Hashing can be used to identify known illegal photos, like child sexual abuse material — in the case of PhotoDNA, even if they have been altered. Prior to hashing technology, law enforcement agencies and technology companies were unable to distinguish between already-known images of child sexual abuse from those that were brand new, which slowed the process of detecting the illegal photos and identifying victims.

By creating unique identifying values, or “hashes,” of this imagery, the process of detecting and removing illegal imagery is streamlined.  Companies can now find and remove content quickly and detectives can focus on images that are new and are of children who have not yet been identified.

This is what Microsoft’s PhotoDNA tool is all about. As we detailed in a previous article, PhotoDNA helps agencies collaborate with one another to catch the bad guys and identify victims using hashing technology.
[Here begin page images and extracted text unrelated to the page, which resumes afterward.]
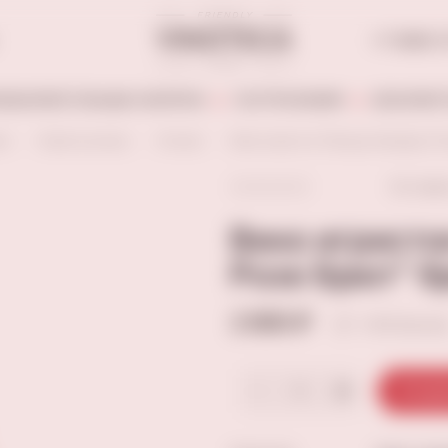
+7 (846) 
АБОАЛКОГОЛЬНЫЕ НАПИТКИ
ГАСТРОНОМИЯ
БЕЗАЛКОГ
но
Игристые вина
Италия
Вино игристое "Вальдо Аквариус Ро
Остави
Вино игристо
Розе Брют" б
2 890 ₽
+145 балло
В кор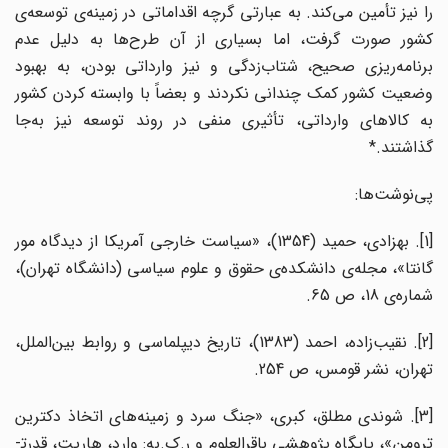
را نیز تأمین می‌‌کند. به عبارتی گرچه اقداماتی در زمینه‌‌ی توسعه‌‌ی
کشور صورت گرفت، اما بسیاری از آن‌‌ طرح‌‌ها به دلیل عدم
برنامه‌‌ریزی صحیح، شتاب‌زدگی و نیز وارداتی بودن، به بهبود
وضعیت کشور کمک چندانی نکردند و بعضاً با وابسته کردن کشور
به کالاهای وارداتی، تأثیری منفی در روند توسعه نیز به‌جا
گذاشتند.*
پی‌نوشت‌ها:
[1]. بهزادی، حمید (1354)، «سیاست خارجی آمریکا از دیدگاه مور
گانتا»، مجله‌ی دانشکده‌ی حقوق و علوم سیاسی (دانشگاه تهران)،
شماره‌ی 18، ص 65.
[2]. نقیب‌زاده، احمد (1383)، تاریخ دیپلماسی و روابط بین‌الملل،
تهران، نشر قومس، ص 254.
[3]. شوندی مطلق، کبری، «جنگ سرد و زمینه‌های اتخاذ دکترین
ترومن»، پایگاه پژوهشی باقرالعلوم و ر.ک.به: وارد، ‌هاریت، قدرت­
This month, we’ll discuss how many different organizations use hashing to fight child sexual exploitation. We’ll hear from John Shehan, Vice President of the Exploited Child Division at the National Center for Missing and Exploited Children (NCMEC), who will explain how hashing has become an essential tool for his organization. We’ll get up close and personal with the founders of Project VIC, a tool that utilizes hashing technology to identify victims of CSAM. Finally, Microsoft Senior Attorney Courtney Gregoire will share how PhotoDNA has helped the tech industry disrupt the distribution of over four million images of child abuse.  Their narratives demonstrate the different ways that innovative technology like hashing elevates our ability to protect children online.